Ceuta y la clase obrera: la fractura que nadie quiere ver
Un trabajador de a pie escribe que no tiene patria y que Ceuta no es su problema. Otro le responde que la clase obrera lo único que tiene es el Estado y su territorio. La discusión, que ha reunido más de un centenar de intervenciones en apenas 24 horas, revela una fractura profunda en la base social del país: ¿debe el trabajador defender las fronteras de un Estado al que considera enemigo?

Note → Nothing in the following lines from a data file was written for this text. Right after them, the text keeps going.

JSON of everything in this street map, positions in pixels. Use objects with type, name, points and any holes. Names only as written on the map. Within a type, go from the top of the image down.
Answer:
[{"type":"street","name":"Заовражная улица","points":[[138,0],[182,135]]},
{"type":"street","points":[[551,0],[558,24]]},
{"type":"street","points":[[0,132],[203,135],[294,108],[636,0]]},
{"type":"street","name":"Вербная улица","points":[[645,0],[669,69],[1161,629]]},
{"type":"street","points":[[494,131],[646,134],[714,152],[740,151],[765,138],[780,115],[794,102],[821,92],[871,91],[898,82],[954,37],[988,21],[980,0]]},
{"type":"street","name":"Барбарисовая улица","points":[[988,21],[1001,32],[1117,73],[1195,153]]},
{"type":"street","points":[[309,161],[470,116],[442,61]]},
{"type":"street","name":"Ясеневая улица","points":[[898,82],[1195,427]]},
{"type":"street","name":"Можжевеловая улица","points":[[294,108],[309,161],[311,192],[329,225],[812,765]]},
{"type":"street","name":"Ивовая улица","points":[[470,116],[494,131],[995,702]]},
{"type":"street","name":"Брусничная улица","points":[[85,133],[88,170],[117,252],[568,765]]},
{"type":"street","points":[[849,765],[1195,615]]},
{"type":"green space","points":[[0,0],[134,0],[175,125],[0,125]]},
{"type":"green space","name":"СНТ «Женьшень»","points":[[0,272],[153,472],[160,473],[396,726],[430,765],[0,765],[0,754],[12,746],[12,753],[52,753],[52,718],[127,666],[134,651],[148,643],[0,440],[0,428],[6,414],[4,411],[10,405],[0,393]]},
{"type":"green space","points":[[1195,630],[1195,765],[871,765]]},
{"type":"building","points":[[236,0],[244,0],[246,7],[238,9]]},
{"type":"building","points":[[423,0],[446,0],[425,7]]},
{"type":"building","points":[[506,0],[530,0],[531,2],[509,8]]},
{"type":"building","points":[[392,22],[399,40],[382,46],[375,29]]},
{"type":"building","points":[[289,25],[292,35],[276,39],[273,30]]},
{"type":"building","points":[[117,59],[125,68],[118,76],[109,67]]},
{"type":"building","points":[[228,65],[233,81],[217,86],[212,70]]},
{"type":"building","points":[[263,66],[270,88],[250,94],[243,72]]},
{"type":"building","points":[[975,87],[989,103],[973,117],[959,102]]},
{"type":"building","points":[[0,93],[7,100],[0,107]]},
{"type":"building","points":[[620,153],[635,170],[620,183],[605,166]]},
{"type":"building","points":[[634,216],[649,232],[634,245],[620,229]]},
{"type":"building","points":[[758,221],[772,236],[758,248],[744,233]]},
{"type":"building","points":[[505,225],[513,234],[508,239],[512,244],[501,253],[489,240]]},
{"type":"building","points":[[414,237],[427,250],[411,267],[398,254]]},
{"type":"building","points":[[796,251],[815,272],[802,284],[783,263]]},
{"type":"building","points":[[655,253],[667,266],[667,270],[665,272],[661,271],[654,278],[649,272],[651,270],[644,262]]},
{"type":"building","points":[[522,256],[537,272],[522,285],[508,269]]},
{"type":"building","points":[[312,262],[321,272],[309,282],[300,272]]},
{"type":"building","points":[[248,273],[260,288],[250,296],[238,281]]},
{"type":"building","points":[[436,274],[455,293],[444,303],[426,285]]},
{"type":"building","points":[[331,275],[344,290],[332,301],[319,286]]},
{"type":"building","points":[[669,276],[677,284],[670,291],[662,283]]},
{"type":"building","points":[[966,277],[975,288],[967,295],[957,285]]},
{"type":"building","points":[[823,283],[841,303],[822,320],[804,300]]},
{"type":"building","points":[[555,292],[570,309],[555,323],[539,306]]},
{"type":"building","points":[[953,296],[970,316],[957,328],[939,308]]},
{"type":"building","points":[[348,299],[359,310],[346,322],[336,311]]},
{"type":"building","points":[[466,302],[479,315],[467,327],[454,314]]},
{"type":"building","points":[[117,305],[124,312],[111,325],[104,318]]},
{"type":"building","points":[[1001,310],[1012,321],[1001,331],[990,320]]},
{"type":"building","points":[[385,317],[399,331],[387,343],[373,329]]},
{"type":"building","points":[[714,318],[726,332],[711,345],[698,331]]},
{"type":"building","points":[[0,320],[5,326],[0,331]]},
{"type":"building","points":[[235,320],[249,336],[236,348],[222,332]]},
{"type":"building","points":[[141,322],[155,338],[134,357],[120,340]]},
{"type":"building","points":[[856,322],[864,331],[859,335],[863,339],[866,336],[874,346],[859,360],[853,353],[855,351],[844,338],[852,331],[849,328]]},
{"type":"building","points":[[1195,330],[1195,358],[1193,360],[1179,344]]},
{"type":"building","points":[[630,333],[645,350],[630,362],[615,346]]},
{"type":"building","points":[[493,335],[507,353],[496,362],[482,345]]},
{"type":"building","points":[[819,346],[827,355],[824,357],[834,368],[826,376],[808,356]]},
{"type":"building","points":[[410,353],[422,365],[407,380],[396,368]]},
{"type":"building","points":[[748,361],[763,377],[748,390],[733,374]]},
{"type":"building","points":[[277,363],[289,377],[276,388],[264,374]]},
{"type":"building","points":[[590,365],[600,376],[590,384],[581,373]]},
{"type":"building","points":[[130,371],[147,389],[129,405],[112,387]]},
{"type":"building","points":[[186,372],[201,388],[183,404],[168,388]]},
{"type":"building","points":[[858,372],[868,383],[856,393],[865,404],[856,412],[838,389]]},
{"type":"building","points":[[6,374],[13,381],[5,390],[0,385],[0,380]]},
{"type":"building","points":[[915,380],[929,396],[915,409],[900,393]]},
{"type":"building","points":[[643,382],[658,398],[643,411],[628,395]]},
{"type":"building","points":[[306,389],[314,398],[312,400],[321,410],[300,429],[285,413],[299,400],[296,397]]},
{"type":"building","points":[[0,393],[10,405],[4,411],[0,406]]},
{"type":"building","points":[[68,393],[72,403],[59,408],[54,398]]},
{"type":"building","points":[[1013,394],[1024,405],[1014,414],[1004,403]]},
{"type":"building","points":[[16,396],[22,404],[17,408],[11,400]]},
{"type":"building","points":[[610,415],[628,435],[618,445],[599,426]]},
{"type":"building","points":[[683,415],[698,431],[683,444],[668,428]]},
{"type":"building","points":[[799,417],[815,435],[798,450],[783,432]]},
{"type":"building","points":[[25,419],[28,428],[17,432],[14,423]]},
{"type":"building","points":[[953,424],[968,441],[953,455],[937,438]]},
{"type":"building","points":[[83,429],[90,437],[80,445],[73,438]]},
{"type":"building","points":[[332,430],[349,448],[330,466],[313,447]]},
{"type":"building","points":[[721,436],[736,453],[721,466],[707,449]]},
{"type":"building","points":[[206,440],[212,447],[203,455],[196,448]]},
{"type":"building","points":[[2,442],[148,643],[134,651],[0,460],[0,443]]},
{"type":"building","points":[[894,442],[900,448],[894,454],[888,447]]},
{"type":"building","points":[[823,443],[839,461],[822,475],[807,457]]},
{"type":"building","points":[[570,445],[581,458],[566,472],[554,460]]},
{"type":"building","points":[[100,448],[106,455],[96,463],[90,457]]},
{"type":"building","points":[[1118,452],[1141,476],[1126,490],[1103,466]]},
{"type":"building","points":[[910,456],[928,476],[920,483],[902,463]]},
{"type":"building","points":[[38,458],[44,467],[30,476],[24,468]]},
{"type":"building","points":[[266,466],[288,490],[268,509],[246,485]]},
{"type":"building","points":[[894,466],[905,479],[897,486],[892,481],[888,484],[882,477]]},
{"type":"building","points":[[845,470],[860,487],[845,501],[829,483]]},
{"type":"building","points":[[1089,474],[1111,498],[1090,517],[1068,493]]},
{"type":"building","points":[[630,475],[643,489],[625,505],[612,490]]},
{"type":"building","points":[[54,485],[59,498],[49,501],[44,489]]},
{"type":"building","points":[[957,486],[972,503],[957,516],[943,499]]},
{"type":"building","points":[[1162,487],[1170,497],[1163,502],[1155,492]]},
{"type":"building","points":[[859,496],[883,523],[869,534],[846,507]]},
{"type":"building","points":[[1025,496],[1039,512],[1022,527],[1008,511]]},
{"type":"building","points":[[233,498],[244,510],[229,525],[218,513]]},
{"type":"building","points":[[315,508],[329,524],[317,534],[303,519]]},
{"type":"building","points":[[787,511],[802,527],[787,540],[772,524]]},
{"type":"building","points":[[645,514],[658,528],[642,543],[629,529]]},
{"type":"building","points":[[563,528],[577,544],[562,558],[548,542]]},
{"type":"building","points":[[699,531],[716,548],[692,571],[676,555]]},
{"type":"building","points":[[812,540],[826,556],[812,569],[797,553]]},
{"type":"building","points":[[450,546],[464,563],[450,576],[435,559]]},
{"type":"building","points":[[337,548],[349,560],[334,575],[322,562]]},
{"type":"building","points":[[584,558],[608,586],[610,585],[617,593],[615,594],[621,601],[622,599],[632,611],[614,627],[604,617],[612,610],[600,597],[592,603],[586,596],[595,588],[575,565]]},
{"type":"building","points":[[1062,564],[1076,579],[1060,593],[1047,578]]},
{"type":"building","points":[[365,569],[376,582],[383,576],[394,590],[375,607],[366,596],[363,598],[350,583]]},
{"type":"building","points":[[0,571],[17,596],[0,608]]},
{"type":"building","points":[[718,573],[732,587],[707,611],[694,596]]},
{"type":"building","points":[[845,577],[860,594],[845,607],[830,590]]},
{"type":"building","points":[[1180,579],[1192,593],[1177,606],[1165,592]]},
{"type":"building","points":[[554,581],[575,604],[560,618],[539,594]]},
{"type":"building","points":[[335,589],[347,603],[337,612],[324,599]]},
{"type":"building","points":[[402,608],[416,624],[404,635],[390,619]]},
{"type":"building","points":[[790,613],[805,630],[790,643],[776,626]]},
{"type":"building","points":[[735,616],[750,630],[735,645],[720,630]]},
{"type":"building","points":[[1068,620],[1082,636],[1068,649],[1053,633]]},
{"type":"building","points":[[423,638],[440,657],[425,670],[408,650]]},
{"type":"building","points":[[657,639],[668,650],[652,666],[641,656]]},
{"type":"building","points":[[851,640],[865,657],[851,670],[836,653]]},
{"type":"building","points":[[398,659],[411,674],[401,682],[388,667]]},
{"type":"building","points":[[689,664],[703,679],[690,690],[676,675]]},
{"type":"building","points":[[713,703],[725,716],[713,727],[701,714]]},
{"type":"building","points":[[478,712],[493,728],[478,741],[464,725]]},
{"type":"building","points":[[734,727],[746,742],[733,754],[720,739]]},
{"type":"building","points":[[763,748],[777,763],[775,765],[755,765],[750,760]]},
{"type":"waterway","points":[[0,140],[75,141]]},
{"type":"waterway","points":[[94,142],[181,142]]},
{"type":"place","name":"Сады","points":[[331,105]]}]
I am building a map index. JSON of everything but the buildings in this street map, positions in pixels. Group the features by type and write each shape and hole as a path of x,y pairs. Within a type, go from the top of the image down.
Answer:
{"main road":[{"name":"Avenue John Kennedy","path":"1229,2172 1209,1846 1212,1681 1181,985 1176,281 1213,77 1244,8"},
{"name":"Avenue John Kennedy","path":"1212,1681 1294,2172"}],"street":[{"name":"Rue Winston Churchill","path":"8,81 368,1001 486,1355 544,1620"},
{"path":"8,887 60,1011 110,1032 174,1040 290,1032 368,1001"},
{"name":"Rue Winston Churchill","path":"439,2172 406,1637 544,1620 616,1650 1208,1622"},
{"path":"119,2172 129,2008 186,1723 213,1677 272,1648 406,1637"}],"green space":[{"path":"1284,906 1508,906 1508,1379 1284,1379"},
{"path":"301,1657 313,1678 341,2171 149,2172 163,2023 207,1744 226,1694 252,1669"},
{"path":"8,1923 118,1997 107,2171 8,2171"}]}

La patria como propiedad de las élites
Hay quien sostiene que la patria es un concepto secuestrado por las oligarquías. Se argumenta que durante décadas los beneficios del país han ido a parar a las élites y sus redes clientelares, mientras el trabajador soportaba jornadas partidas, salarios de hambre y encargados psicópatas. Desde esta óptica, la clase obrera no tiene nada que defender: el Estado es un instrumento de explotación que la utiliza como carne de cañón. La conclusión es radical: si lucho, será por mi supervivencia, no por un Estado que me considera un esclavo.
El factor migratorio y la competencia laboral
En el extremo opuesto, se argumenta que la clase obrera solo tiene el Estado y su territorio. Quienes defienden esta postura señalan que la inmigración masiva presiona los salarios y los servicios públicos, y que la competencia desleal de quienes trabajan sin condiciones laborales dignas perjudica directamente al trabajador español. Se menciona que la derecha y la patronal apuestan por la inmigración masiva como estrategia para abaratar la mano de obra, y que esto es un problema real para la clase obrera, no una invención.
La instrumentalización política del debate
Una tercera corriente sostiene que el debate sobre Ceuta es una cortina de humo. Se argumenta que mientras se discute la frontera, el territorio se lo están quedando fondos buitres y millonarios del centro y norte de Europa, y que la corrupción política sigue campando a sus anchas. La cita de Niemöller -«primero vinieron por los socialistas...»- se repite como advertencia: la indiferencia ante la pérdida de derechos conduce a la pérdida de todo. Pero también se responde que esa cita se usa para manipular a la clase obrera y hacerla defender a un Estado que la explota.
El dato que descoloca: el mismo trabajador que dice no tener patria reconoce que luchará por su supervivencia, pero no por un Estado al que considera corrupto. La pregunta queda abierta: ¿puede la clase obrera sobrevivir sin patria?